We took a boat cruise around the Charleston Harbor. Being on the water for me is as ordinary as my morning coffee and as necessary. It grounds me in a new place. Allows me to gain perspective, to be an observer, to listen to the distinct inflection that comes with the colloquial delivery of one’s homeland. In the case of Charleston it’s all about the “yaaaawl, usually followed by “have a good day”. Those southerners are nothing if not polite.
I adore exploring a new place through the observant eyes of a child. The wonder of watching a formation of five pelicans swoop low across the water, followed by a pod of dolphins arching through the water had me squealing with glee at my very first sighting. I’d be remiss in my reporting if I didn’t admit that I squealed when I saw the array of thousands of BMW’s ready to board container ships and cross one ocean then another on the Atlantic Route to Japan. Who knew we manufactured BMW’s in Charleston? Needing a new car and lamenting the chip shortage that is limiting my options, I considered hopping off to broker a deal. Would they really miss one less car?

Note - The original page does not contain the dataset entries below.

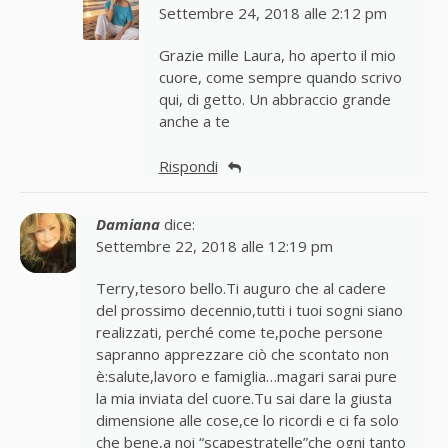
Settembre 24, 2018 alle 2:12 pm
Grazie mille Laura, ho aperto il mio
cuore, come sempre quando scrivo
qui, di getto. Un abbraccio grande
anche a te
Rispondi
Damiana
dice:
Settembre 22, 2018 alle 12:19 pm
Terry,tesoro bello.Ti auguro che al cadere
del prossimo decennio,tutti i tuoi sogni siano
realizzati, perché come te,poche persone
sapranno apprezzare ciò che scontato non
è:salute,lavoro e famiglia…magari sarai pure
la mia inviata del cuore.Tu sai dare la giusta
dimensione alle cose,ce lo ricordi e ci fa solo
che bene,a noi “scapestratelle”che ogni tanto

No wonder the antiquing is so fabulous, two days from France to the 6th largest port by volume in the U.S. equals fantastic and affordable furnishings from the 19th century, and by the way when you buy there and ship home you don’t pay any tax. Did your heart just skip a beat like mine? I not only found one dining table for my new home which largely unlocked the key to the layout I was troubling over these past few months, but two! One English Loo Table with incredibly marquetry, and a second French Regency with a dolphin base to die for.

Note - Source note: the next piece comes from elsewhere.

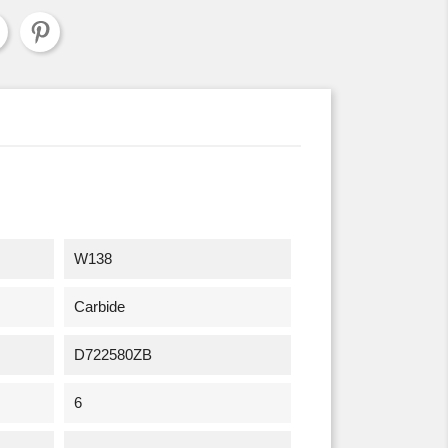
W138
Carbide
D722580ZB
6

A town that survives on tourism is bound to have good food. My dear southern friend mapped out a culinary experience for us girls that would make a star-studded Michelin Chef smile with supreme satisfaction. The Caviar Experience at the Zero George was magical. The candle-lit veranda was aglow in fairytale light. The bar tucked at the end of the porch a jungle of tropical plantings lorded over by a King, known as both a purveyor of spirits, and the resident photographer – look for him in Travel + Leisure Magazine next month. Young, polite, handsome Huck – yes, that was his name – Huck, don’t you just want to keep saying it?, served us Osetra in silver domed glass dishes, accompanied by split soft boiled eggs their golden yokes puddling on the plate, brioche toast, ramekins of crème fraiche, and chive, and salty potato chips. You won’t believe me when I tell you that the crab souffle that followed was even better, but it was.
If you haven’t been to Charleston, get it on your list and include: Frannie & the Fox at Hotel Emeline, Husk for the Chicken and Waffles, Leon’s Oyster Shop for the Buck Bay Blades, and Bar 167 for the Arroz con negro. Go hungry, leave happy.